There are two points of view from which Hogarth should be especially studied -- (1) as an original engraver (see Engraving), a peintre-graveur, if there ever was one; and (2) as one of the first of those men who have been at once artists in the technical sense, careful of anil successful in the use of color, and historians or chroniclers, great at the telling of a tale. His methods as a painter were excellent, his work has endured the test of time, and is generally well preserved; and it is most worthy, sound, and meritorious, his power of story-telling, his handling of a busy and moving crowd, his gift at telling and appropriate detail, his satiric and humorous insight are all unsurpassed. The prints are of endless interest from their subject, and those of them which are from his own engravings show a strong and capable touch as an engraver; but to study his work in the original paintings is to gain a lesson in the combination of fine art with description, narrative, and satire hardly to be matched elsewhere.

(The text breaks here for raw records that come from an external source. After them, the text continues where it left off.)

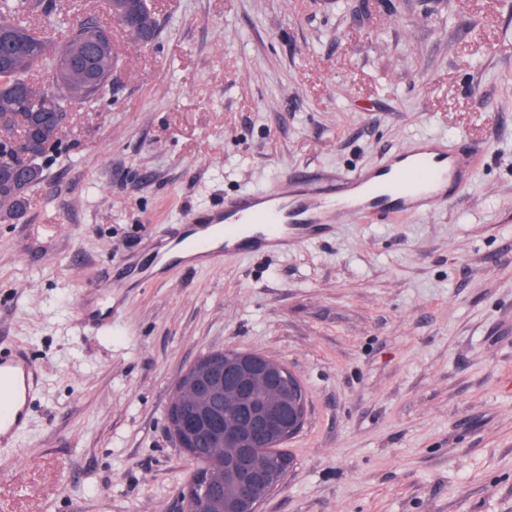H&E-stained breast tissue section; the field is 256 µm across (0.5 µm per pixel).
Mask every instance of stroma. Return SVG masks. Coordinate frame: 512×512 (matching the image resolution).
Here are the masks:
<instances>
[{
  "mask_svg": "<svg viewBox=\"0 0 512 512\" xmlns=\"http://www.w3.org/2000/svg\"><path fill=\"white\" fill-rule=\"evenodd\" d=\"M148 47L120 28L114 89L72 107L22 218L0 221V340L39 371L0 447V512H181L198 469L167 408L227 347L308 392L293 467L259 512H512V0H158ZM52 0L31 27L103 16ZM426 136L476 147L461 192L337 214L287 249L169 264L149 240L294 171L379 168ZM78 321L97 329L112 325V294L105 296L103 288H90L78 300Z\"/></svg>",
  "mask_w": 512,
  "mask_h": 512,
  "instance_id": "35a3bbf8",
  "label": "stroma"
}]
</instances>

Hogarth died Oct. 25, 1764. His most important workshave been named above. Small engraved copies of the greater number of his compositions have been made, and have been republished frequently, Nichols & Stevens's The Genuine Works of William Hogarth (3 vols., 1808-17) contains 210 of these octavo-size prints. Mr. Austin Dobson, who wrote the article Hogarth in the Encyclopaedia Britannica and that in the Dictionary of National Biography, has expanded the latter article into a volume, William Hogarth (1891), containing eleven photogravures and about forty other illustrations. Russell Sturgis.